=== Input data ===
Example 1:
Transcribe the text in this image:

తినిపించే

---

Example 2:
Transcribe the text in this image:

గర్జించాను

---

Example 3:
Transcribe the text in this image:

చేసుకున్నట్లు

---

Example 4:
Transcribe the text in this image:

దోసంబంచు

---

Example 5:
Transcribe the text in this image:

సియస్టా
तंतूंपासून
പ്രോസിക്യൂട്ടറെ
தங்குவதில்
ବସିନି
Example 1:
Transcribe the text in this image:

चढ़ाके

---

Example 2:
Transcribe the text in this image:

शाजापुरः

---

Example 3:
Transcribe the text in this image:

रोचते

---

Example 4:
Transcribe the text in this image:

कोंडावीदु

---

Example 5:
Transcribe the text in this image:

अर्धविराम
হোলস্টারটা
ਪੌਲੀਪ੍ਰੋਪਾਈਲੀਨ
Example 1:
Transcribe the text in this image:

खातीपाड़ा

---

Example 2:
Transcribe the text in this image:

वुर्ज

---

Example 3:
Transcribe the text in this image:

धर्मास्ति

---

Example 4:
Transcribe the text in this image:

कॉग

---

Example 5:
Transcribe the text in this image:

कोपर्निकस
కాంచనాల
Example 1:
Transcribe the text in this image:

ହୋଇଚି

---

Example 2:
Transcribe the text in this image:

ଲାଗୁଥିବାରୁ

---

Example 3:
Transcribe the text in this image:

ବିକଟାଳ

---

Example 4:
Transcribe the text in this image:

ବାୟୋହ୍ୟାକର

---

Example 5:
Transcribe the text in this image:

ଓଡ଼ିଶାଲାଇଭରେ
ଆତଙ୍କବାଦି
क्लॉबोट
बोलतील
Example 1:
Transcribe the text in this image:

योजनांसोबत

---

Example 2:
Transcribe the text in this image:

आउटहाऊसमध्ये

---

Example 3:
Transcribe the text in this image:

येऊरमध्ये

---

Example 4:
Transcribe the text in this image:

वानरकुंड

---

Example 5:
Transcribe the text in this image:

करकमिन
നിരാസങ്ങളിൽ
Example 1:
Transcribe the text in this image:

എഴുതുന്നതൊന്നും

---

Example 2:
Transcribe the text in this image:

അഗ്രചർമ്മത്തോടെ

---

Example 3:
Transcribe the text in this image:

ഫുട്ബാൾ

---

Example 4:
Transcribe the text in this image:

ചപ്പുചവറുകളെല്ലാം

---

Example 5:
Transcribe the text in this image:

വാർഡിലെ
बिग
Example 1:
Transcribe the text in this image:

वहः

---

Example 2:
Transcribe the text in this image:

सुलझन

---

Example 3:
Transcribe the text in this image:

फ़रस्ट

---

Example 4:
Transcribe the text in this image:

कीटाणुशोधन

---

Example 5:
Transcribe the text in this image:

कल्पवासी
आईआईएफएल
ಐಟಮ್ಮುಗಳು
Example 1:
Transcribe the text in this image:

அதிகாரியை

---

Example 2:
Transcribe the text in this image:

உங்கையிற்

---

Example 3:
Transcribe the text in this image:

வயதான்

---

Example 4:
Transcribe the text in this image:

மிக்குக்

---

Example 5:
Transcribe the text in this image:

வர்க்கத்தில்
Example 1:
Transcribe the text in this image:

=== Exercise objective ===
Could you write out all of the data again, exactly as given?

=== Reply ===
Example 1:
Transcribe the text in this image:

తినిపించే

---

Example 2:
Transcribe the text in this image:

గర్జించాను

---

Example 3:
Transcribe the text in this image:

చేసుకున్నట్లు

---

Example 4:
Transcribe the text in this image:

దోసంబంచు

---

Example 5:
Transcribe the text in this image:

సియస్టా
तंतूंपासून
പ്രോസിക്യൂട്ടറെ
தங்குவதில்
ବସିନି
Example 1:
Transcribe the text in this image:

चढ़ाके

---

Example 2:
Transcribe the text in this image:

शाजापुरः

---

Example 3:
Transcribe the text in this image:

रोचते

---

Example 4:
Transcribe the text in this image:

कोंडावीदु

---

Example 5:
Transcribe the text in this image:

अर्धविराम
হোলস্টারটা
ਪੌਲੀਪ੍ਰੋਪਾਈਲੀਨ
Example 1:
Transcribe the text in this image:

खातीपाड़ा

---

Example 2:
Transcribe the text in this image:

वुर्ज

---

Example 3:
Transcribe the text in this image:

धर्मास्ति

---

Example 4:
Transcribe the text in this image:

कॉग

---

Example 5:
Transcribe the text in this image:

कोपर्निकस
కాంచనాల
Example 1:
Transcribe the text in this image:

ହୋଇଚି

---

Example 2:
Transcribe the text in this image:

ଲାଗୁଥିବାରୁ

---

Example 3:
Transcribe the text in this image:

ବିକଟାଳ

---

Example 4:
Transcribe the text in this image:

ବାୟୋହ୍ୟାକର

---

Example 5:
Transcribe the text in this image:

ଓଡ଼ିଶାଲାଇଭରେ
ଆତଙ୍କବାଦି
क्लॉबोट
बोलतील
Example 1:
Transcribe the text in this image:

योजनांसोबत

---

Example 2:
Transcribe the text in this image:

आउटहाऊसमध्ये

---

Example 3:
Transcribe the text in this image:

येऊरमध्ये

---

Example 4:
Transcribe the text in this image:

वानरकुंड

---

Example 5:
Transcribe the text in this image:

करकमिन
നിരാസങ്ങളിൽ
Example 1:
Transcribe the text in this image:

എഴുതുന്നതൊന്നും

---

Example 2:
Transcribe the text in this image:

അഗ്രചർമ്മത്തോടെ

---

Example 3:
Transcribe the text in this image:

ഫുട്ബാൾ

---

Example 4:
Transcribe the text in this image:

ചപ്പുചവറുകളെല്ലാം

---

Example 5:
Transcribe the text in this image:

വാർഡിലെ
बिग
Example 1:
Transcribe the text in this image:

वहः

---

Example 2:
Transcribe the text in this image:

सुलझन

---

Example 3:
Transcribe the text in this image:

फ़रस्ट

---

Example 4:
Transcribe the text in this image:

कीटाणुशोधन

---

Example 5:
Transcribe the text in this image:

कल्पवासी
आईआईएफएल
ಐಟಮ್ಮುಗಳು
Example 1:
Transcribe the text in this image:

அதிகாரியை

---

Example 2:
Transcribe the text in this image:

உங்கையிற்

---

Example 3:
Transcribe the text in this image:

வயதான்

---

Example 4:
Transcribe the text in this image:

மிக்குக்

---

Example 5:
Transcribe the text in this image:

வர்க்கத்தில்
Example 1:
Transcribe the text in this image:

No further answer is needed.